How to Avoid Tax Debt
The best way to avoid tax debt is to pay estimated taxes on time and file your personal tax return by April 15th. If you fall behind or pay late, you will incur a penalty. If this happens, make sure you pay the amount owed and the penalty quickly.
You can request an extension of up to 120 days, but you need to do so prior to the April 15th filing date. Should you still not be able to pay your tax bill as the end of the extension grows closer, pay as much as you can of the outstanding tax bill, then think of ways in which you can raise the money. Sell off an investment, borrow against your 401(k) or life insurance, sell an asset or (if this is a temporary financial situation) take a cash advance on a credit card or even a bank loan. A personal loan from family or friends can also be very helpful when it comes to paying taxes.
To keep yourself on the right track, make sure you keep good records of your income and save receipts to support your deductions. In addition, set up a calendar to determine when you need to make payments and file your return. This is particularly important if you are filing quarterly estimates.

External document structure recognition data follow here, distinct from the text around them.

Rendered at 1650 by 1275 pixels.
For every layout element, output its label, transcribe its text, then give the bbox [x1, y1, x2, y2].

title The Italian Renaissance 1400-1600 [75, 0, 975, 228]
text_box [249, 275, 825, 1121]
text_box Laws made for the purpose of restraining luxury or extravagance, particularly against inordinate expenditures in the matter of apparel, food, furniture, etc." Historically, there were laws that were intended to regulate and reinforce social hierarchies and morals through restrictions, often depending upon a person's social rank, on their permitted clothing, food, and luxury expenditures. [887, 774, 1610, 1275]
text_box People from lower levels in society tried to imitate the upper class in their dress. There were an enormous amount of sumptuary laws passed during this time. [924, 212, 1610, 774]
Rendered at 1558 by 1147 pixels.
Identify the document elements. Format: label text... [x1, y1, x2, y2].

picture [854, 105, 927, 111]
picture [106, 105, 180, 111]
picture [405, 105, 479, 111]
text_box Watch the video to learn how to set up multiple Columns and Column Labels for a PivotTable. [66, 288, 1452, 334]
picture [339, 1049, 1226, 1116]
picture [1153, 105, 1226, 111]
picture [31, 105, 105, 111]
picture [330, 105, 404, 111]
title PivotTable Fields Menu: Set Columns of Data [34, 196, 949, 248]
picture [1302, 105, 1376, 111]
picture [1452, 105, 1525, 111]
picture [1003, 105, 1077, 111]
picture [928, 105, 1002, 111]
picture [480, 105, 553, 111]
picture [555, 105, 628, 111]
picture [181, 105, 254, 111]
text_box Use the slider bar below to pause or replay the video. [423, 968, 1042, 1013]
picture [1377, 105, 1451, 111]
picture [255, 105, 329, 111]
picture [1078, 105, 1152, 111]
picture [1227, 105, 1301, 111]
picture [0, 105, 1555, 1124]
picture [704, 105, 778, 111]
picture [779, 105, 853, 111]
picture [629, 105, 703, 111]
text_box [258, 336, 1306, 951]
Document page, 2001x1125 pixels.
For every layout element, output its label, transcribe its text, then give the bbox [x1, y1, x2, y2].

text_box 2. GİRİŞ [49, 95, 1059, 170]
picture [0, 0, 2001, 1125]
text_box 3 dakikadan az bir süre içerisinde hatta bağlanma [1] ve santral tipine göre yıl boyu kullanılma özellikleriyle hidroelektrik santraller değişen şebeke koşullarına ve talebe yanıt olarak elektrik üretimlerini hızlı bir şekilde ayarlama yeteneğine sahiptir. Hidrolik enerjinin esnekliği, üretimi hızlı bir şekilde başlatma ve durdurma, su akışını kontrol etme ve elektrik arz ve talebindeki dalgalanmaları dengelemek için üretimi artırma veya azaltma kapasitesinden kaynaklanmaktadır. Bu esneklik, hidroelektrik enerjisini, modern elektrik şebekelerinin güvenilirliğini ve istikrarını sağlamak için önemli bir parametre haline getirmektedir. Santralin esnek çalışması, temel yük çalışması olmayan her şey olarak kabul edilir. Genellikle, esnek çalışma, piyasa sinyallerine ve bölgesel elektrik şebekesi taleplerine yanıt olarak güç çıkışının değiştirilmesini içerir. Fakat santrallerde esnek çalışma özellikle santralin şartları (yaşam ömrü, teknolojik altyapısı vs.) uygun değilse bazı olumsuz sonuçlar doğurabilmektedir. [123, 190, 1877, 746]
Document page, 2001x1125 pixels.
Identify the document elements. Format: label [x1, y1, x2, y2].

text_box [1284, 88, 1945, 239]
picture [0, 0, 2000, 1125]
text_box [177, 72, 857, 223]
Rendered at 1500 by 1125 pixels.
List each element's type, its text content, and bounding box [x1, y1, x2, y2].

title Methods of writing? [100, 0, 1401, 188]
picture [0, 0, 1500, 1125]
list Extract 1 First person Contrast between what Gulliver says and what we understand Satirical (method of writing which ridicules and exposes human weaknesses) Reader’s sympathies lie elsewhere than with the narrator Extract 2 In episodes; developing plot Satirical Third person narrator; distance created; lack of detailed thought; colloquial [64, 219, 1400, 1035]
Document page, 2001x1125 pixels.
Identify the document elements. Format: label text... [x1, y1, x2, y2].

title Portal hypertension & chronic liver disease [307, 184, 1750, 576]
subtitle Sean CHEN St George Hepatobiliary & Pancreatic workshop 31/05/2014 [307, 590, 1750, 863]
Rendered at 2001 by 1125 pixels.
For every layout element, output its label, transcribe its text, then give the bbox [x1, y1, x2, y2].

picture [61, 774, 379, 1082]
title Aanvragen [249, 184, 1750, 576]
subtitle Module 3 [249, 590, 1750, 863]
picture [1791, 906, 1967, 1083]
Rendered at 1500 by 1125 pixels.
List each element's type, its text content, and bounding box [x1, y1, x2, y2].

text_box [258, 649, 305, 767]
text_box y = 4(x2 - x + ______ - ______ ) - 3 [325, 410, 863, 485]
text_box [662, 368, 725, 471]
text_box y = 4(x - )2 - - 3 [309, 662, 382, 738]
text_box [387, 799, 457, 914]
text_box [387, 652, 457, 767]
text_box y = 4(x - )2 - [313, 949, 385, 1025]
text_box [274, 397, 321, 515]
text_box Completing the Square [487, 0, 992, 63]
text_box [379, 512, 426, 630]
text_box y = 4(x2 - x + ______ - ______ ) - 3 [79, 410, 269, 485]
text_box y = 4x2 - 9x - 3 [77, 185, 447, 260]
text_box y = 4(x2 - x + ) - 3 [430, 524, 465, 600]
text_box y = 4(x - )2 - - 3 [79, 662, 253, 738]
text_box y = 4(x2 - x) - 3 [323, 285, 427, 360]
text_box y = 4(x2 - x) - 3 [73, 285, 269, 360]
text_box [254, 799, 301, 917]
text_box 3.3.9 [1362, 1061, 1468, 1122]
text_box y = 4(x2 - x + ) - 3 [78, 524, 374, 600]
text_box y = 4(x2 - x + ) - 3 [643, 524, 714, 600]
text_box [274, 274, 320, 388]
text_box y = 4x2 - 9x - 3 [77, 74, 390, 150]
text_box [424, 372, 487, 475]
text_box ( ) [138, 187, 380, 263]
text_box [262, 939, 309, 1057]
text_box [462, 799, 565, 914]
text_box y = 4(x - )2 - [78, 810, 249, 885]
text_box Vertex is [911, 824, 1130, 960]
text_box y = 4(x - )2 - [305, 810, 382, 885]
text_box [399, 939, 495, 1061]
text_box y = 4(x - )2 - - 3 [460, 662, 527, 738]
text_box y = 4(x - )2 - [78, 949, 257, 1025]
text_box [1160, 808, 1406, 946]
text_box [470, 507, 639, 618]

If you work for an employer, make sure you are withholding enough to cover your tax bill and have some cash in liquid accounts in case you are not sure. If you earn money outside of your employed position, then adjust your withholding to have more withheld and/or put one-third of that money aside for tax purposes. Be diligent about your tax bill whenever you make money -- do not forget about taxes until April 15th is approaching. Make a concerted effort to stay on top of your tax situation throughout the year.
Should you be unable to pay your entire tax bill, and see a tax debt mounting, you can arrange with the IRS after filing to set up an installment agreement. This would allow you to pay in monthly installments. In addition, any refund would be turned back over to the IRS to be applied against the debt owed. Installment agreements are more costly since there are penalties and interest charged on the potion of the debt that is still owed throughout the duration of the installment agreement.
Although the IRS can be intimidating, they are the source of all tax information and the best place to turn as soon as you fall behind with tax payments. Check out the IRS site. Paying minimal fines is nothing compared to a mounting tax debt. Have an accountant or tax attorney help you gather your paperwork and with their assistance contact the IRS for options. The idea is to curtail tax debt early on by finding a system of making payments. Do not ignore a mounting tax debt or trust places that claim to be able to magically get you out of debt -- they can't.